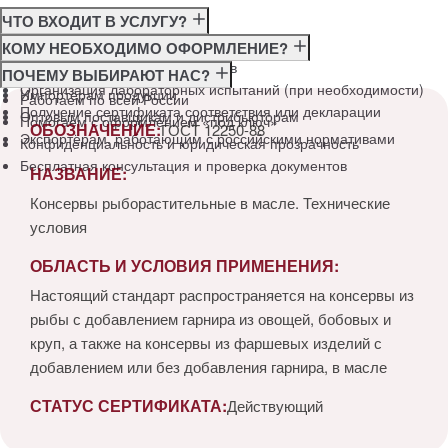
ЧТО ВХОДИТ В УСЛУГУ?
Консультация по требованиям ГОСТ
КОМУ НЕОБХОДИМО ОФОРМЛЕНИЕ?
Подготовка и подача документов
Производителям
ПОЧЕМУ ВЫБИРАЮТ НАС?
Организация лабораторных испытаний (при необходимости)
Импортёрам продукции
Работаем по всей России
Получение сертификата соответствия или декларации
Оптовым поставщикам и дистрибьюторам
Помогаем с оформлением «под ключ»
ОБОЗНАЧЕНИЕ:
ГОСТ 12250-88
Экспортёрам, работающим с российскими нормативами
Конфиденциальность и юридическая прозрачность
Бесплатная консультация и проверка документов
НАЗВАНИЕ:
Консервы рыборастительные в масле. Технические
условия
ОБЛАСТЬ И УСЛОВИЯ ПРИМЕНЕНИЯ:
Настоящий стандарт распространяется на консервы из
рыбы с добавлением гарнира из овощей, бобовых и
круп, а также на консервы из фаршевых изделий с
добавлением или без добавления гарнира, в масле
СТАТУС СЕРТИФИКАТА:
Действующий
◆ ◆ ◆
**Work instruction:** Please identify each line of the listing above that contains the word "добавлением" and copy those lines in full.

**Task answer:**
рыбы с добавлением гарнира из овощей, бобовых и
добавлением или без добавления гарнира, в масле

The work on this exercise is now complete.